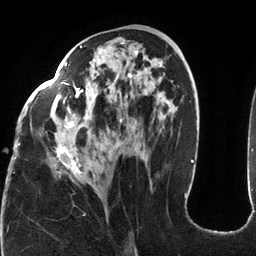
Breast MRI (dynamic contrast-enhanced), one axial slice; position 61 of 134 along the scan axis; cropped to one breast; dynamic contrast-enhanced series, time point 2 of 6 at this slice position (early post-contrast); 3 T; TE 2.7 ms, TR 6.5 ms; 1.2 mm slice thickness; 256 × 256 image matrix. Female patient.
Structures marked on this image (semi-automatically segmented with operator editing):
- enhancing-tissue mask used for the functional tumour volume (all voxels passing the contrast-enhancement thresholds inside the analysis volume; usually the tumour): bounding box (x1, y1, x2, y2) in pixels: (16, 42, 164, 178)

= = =

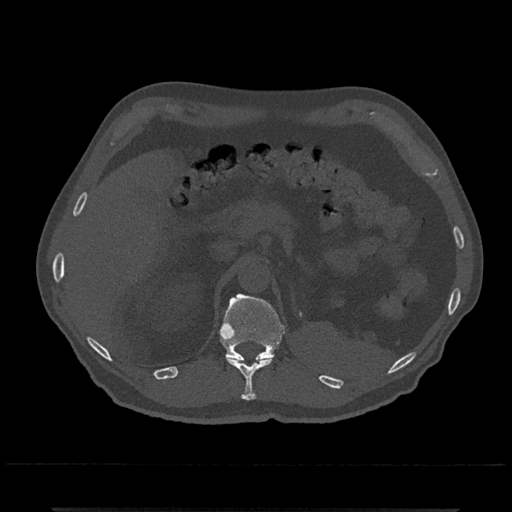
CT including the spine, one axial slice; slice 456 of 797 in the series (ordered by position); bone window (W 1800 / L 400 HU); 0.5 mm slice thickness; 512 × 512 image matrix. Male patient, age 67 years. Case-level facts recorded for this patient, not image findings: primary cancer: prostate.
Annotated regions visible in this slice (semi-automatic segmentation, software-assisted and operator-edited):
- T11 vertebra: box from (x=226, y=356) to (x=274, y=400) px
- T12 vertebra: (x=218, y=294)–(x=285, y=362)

= = =

- **EXERCISE**:
Lines to set down from above: the line with "- T11 vertebra: box", the line with "- T12 vertebra: (x=218, y=294)–(x=285, y=362)", and every line between, each exactly as written.

- **TASK OUTPUT**:
- T11 vertebra: box from (x=226, y=356) to (x=274, y=400) px
- T12 vertebra: (x=218, y=294)–(x=285, y=362)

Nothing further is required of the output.